Plus, founder Alex Dzieduszycki was a New York chef who moved a small catering kitchen into the partnership that is Alexia Foods. So the insight of taking a frozen appetizer as ubiquitous as pizza snacks and creating two classic Italian style flavors (Pesto Chicken with Fresh Mozzarella as well as Sweet Italian Sausage with Roasted Peppers and Parmesan) makes a lot of sense.

Insights

Busy consumers (and who isn't?) lack time for meal preparation, so the trend toward eating more snack-type foods is obvious. Households in the U.S. are redefining what a snack or meal is and when that snack or meal is eaten. People are using snacks to provide a small meal that can be eaten on the go. However, at some point, most of these busy consumers begin to question what it is they are eating while on the go.
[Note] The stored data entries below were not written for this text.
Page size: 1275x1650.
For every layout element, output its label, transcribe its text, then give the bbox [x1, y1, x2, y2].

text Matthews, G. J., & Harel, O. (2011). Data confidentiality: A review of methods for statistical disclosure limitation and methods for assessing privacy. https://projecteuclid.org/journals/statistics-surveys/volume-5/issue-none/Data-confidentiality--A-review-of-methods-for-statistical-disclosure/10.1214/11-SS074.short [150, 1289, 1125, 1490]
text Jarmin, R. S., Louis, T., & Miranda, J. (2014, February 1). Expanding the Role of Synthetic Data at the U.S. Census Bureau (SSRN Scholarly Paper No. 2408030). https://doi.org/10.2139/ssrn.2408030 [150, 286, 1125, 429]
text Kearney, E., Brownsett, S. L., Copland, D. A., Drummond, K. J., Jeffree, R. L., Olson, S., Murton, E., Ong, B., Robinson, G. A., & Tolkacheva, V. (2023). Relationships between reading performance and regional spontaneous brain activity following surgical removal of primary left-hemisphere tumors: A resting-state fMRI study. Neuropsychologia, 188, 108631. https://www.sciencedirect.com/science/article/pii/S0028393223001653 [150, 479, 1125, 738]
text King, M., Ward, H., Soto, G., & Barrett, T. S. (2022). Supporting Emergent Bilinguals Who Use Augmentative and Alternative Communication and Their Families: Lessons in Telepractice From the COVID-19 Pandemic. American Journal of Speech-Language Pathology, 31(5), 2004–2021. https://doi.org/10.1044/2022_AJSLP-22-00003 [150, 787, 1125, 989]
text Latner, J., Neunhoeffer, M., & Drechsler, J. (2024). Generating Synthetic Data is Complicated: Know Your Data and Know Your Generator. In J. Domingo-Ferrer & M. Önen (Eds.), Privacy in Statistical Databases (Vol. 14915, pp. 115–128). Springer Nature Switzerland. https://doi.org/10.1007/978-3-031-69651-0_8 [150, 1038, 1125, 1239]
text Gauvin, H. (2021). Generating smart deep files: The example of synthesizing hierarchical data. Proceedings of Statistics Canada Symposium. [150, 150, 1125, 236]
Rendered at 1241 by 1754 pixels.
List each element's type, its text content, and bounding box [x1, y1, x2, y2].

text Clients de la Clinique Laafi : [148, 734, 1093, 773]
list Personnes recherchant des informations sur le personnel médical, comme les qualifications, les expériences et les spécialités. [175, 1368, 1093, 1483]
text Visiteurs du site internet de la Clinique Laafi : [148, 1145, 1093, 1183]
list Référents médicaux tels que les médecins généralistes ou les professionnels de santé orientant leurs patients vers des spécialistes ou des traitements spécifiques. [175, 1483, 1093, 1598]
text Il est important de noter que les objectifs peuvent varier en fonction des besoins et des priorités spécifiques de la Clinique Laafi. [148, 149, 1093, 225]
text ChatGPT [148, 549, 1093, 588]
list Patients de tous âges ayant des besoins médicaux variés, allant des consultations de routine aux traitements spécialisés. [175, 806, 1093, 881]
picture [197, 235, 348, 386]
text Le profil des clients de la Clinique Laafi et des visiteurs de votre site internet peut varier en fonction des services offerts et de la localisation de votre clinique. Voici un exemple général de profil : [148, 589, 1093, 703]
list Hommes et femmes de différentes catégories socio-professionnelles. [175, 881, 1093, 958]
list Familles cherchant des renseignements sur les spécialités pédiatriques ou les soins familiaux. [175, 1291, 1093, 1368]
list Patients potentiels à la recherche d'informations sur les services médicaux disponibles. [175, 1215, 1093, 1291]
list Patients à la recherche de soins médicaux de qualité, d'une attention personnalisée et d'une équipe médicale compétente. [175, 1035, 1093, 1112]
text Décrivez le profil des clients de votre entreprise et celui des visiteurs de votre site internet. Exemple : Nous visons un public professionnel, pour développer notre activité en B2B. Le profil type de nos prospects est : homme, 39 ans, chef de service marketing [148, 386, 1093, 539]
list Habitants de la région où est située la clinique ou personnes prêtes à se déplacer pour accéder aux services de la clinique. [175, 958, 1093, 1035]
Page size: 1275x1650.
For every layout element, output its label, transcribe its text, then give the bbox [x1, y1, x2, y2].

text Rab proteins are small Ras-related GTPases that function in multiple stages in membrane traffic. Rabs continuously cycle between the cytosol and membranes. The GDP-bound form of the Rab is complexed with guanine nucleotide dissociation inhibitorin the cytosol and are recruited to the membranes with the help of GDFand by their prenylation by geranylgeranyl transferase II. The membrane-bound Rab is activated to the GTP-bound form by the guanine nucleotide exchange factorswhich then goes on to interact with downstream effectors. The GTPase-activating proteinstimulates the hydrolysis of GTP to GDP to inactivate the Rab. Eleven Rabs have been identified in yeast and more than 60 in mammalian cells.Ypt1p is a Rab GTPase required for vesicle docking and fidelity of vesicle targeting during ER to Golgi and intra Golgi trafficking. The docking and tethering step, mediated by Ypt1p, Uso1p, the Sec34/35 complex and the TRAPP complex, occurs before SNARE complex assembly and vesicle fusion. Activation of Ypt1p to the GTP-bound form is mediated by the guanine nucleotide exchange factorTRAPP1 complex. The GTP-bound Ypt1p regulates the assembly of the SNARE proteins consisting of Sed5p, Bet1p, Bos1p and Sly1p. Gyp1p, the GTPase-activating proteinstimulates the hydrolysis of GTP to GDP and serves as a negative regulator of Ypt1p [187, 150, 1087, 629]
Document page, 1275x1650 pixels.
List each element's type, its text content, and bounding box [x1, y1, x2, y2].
There are limited options for familiar snacks that fit their lifestyles, are satisfying, signal meal acceptability via real food elements and have a "healthy halo." The growth of a brand like Hot Pockets has been driven more by familiar flavor options than a health halo. Lean Pockets, with a definition of healthiness via lower fat, may not fit all family consumption. "All natural," while comforting to some, is recognized by many as a marketing term that has no real definition for consumers.

From our Healthy You!, It!s Convenient and Crave It! databases, we find the key attributes for convenient appetizers are: taste, appearance, aroma, easy to eat, ready to eat, portion size and flavor varieties. When asked to make trade off choices, consumers are looking for premiumness via similarity to sit-down restaurant cuisine, good for you, bite-size quick and fun, vitamins and minerals, all natural, tastes fresh, perfect to hold in one hand, sensory experience, and already prepared. Appetizers are consumed from lunch time to late evening or during TV viewing, with family or friends, alone and while playing on the computer for most Americans.

Key trends that impact this category are: convenience, flavors and healthfulness.

Convenience: Snack foods provide a quick bite.Through the warmth of the product and real food ingredients, they deal with hunger and can be eaten on the go. One concern is the impact of microwave heating on the overall flavor and texture of the snack.

Flavors: The category has grown via new flavors concentrating on Mexican and Asian. Consumers welcome cuisines such as American, Chinese, Mexican, Italian and Cajun/Creole, according to our It!s Convenient study. The key is to provide a familiar cuisine style and yet deliver a unique flavor.

Healthfulness: While these products are viewed as healthier than shelf-stable snack foods, their fat and sodium levels can be high. These ingredients are part of what makes the food taste good and increases their satiety. So the real challenge is how to create a "healthy halo."

The experience

Alexia Pizza Snacks are not available in all food stores. Alexia is using specific retail outlets (in this case Whole Foods) to provide a signal to consumers that this is a healthy snack. The product we tested with consumers -- Pesto Chicken with Fresh Mozzarella -- is available in a 6-oz. box at $3.49-3.99.